Garlic is 100 Times More Effective Than Two Popular Antibiotics

Experts now claim the growth of antibiotic resistant disease poses as great a threat to global health as Aids and pandemic flu from the dangerous overuse of antibiotics in farm animals.

Additionally, the threat of food-borne illnesses are on the rise. The Centers for Disease Control and Prevention claims salmonella food poisoning cases have increased by 10 percent.

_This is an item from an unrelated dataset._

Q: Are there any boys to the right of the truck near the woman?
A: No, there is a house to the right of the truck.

Antibiotic resistant diseases and increased food-borne illnesses make recent findings on garlic from Washington State University all the more important. Studies show that garlic is 100 times more effective than two popular antibiotics at fighting disease causing bacteria commonly responsible for food-borne illness.

Their work was published in the Journal of Antimicrobial Chemotherapy a follow-up to the author's previous research in Applied and Environmental Microbiology which demonstrated that garlic concentrate was effective in inhibiting the growth of C. jejuni bacteria.

"This work is very exciting to me because it shows that this compound has the potential to reduce disease-causing bacteria in the environment and in our food supply," said Xiaonan Lu, a postdoctoral researcher and lead author of the paper.

"Prevent Disease" notes that in 1858, Louis Pasteur claimed bacteria died when they were doused with garlic. "From the Middle Ages on, garlic has been used to treat wounds, being ground or sliced and applied directly to wounds to inhibit the spread of infection. The Russians refer to garlic as Russian penicillin."

"This is the first step in developing or thinking about new intervention strategies," saif Michael Konkel, a co-author who has been researching Campylobacter jejuni for 25 years.

Konkel claims Campylobacter is the most common bacterial cause of food-borne illness in the United States and probably the world. The CDC claims 2.4 million Americans are affected every year with symptoms including diarrhea, cramping, abdominal pain and fever.

Diallyl disulfide, a compound derived from garlic, is produced during the decomposition of allicin, which is released upon crushing garlic.

"Lu and his colleagues found the compound can easily penetrate the protective biofilm and kill bacterial cells. The researchers found the diallyl sulfide was as effective as 100 times as much of the antibiotics erythromycin and ciprofloxacin and often would work in a fraction of the time."